Document images with source code
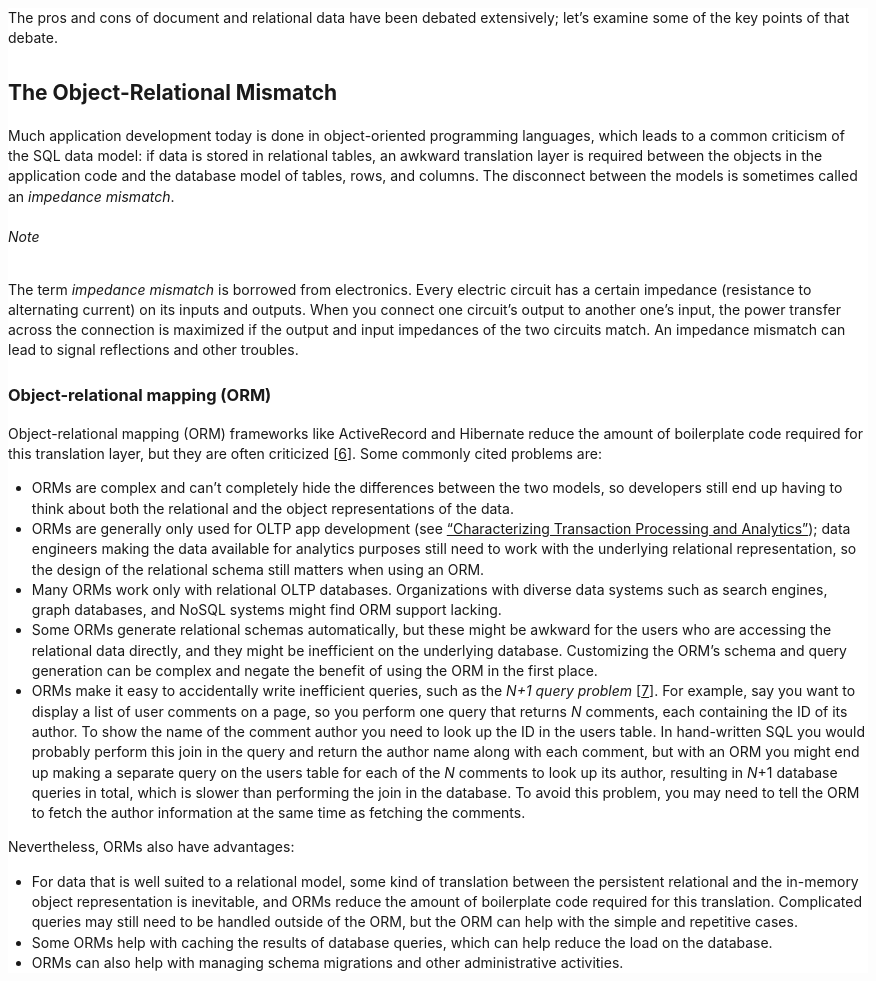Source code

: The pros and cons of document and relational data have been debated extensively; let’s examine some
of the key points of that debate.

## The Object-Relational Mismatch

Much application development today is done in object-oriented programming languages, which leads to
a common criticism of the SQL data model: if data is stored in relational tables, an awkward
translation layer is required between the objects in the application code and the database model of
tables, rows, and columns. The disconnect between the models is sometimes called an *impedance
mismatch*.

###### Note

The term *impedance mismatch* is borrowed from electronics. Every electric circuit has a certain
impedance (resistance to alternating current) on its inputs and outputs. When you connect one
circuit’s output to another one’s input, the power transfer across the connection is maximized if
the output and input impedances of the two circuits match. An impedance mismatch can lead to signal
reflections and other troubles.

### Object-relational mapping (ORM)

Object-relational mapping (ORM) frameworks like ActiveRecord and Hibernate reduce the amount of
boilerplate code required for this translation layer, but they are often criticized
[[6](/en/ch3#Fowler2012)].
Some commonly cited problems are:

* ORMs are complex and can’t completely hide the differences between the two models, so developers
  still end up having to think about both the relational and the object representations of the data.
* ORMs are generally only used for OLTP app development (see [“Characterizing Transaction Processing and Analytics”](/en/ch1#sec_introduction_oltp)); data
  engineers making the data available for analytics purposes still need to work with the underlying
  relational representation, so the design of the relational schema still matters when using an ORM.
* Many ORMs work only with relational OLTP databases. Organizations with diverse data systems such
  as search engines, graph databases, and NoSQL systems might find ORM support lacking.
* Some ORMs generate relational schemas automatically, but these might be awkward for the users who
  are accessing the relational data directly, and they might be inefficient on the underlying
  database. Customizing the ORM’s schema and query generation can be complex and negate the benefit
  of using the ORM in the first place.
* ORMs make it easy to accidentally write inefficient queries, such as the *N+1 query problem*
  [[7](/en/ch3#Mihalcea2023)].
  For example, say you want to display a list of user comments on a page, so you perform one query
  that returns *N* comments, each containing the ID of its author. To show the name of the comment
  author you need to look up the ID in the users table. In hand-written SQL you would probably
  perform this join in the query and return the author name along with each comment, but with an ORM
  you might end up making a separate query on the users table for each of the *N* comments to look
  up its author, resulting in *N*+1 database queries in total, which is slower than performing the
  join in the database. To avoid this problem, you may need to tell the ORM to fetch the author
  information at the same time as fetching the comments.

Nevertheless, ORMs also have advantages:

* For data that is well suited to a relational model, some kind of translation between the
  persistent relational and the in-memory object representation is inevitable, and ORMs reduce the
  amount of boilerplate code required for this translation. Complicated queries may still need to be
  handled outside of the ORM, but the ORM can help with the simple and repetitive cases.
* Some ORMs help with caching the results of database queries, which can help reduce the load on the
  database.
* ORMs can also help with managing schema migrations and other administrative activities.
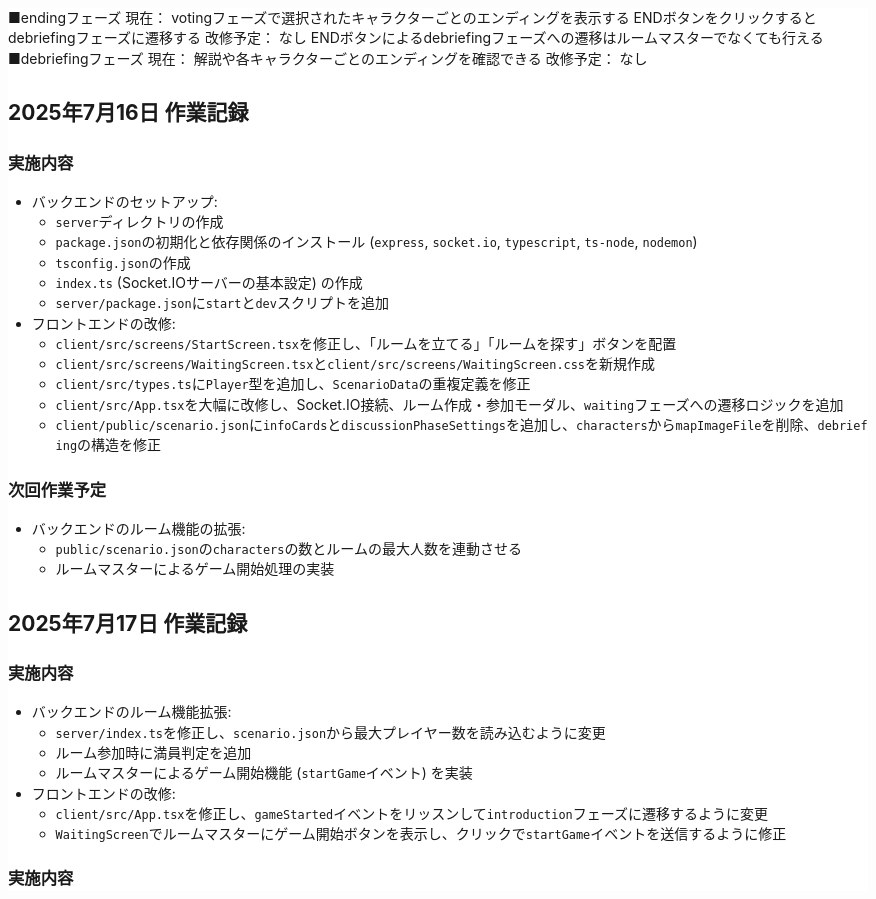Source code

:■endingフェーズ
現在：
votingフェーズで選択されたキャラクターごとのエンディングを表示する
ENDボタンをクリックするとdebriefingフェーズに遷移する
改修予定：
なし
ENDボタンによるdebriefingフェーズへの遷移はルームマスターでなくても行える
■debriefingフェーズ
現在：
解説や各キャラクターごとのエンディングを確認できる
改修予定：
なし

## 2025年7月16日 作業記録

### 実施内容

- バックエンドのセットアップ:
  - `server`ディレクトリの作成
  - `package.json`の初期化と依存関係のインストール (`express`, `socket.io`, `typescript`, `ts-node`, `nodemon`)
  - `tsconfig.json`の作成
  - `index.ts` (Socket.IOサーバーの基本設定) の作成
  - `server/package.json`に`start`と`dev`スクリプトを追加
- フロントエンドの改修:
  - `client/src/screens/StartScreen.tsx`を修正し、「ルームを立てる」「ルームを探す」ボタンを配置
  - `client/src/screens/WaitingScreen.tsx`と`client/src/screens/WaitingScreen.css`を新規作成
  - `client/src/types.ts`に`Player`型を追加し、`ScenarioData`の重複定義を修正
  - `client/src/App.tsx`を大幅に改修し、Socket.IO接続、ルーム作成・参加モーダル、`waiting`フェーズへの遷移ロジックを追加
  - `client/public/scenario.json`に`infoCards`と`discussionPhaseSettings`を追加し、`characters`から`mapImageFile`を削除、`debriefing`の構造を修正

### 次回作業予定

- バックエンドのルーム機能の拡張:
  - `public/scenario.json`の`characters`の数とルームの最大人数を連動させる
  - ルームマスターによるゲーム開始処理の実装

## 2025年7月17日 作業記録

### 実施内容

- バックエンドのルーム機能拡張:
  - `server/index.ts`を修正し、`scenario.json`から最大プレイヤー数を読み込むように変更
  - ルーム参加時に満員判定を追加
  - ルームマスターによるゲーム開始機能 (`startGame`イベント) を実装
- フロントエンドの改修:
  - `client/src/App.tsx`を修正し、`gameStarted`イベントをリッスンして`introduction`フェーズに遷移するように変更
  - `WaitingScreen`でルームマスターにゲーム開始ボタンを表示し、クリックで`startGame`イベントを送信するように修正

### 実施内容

...

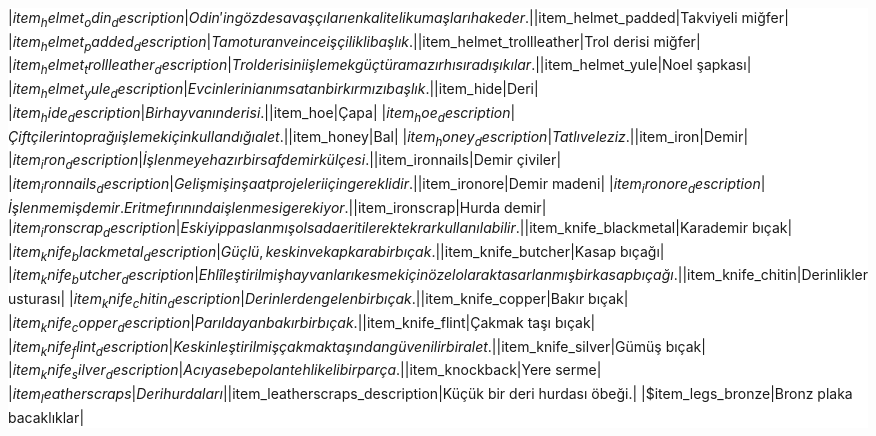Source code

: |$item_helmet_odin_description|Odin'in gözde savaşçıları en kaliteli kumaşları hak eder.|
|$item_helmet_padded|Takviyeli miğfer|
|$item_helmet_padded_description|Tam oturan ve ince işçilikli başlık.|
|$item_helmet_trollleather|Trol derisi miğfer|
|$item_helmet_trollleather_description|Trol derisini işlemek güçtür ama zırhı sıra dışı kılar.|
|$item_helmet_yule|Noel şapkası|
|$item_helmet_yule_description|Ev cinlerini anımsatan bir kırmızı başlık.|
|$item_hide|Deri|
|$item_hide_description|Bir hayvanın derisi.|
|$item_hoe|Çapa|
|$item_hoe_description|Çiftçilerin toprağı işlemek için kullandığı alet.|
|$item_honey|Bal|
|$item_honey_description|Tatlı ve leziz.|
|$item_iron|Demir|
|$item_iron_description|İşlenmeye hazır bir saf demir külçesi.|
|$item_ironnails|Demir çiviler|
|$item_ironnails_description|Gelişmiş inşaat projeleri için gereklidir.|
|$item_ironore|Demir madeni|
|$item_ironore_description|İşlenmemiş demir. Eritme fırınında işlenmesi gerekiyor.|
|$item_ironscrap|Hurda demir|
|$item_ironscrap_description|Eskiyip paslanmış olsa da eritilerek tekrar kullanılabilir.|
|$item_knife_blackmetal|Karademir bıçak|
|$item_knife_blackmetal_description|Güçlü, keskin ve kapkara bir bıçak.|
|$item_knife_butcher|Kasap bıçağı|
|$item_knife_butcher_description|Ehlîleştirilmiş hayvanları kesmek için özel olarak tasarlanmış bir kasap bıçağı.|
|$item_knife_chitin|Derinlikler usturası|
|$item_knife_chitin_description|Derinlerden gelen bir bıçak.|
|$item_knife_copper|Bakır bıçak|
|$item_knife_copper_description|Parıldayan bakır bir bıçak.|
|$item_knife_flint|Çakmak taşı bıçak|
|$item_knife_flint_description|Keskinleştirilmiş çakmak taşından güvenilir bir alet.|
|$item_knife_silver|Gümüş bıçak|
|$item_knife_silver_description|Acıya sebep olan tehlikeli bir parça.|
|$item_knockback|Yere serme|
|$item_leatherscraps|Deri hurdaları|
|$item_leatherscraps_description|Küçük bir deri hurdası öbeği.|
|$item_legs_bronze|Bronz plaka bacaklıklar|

--- To-do item ---
Please give the lines between the one holding "let’s examine some" and the one holding "## The Object-Relational Mismatch", inclusive, as a Markdown table with the columns Row and Line. Number each row and leave out blank lines.

--- Final answer ---
| Row | Line |
|---|---|
| 1 | : The pros and cons of document and relational data have been debated extensively; let’s examine some |
| 2 | of the key points of that debate. |
| 3 | ## The Object-Relational Mismatch |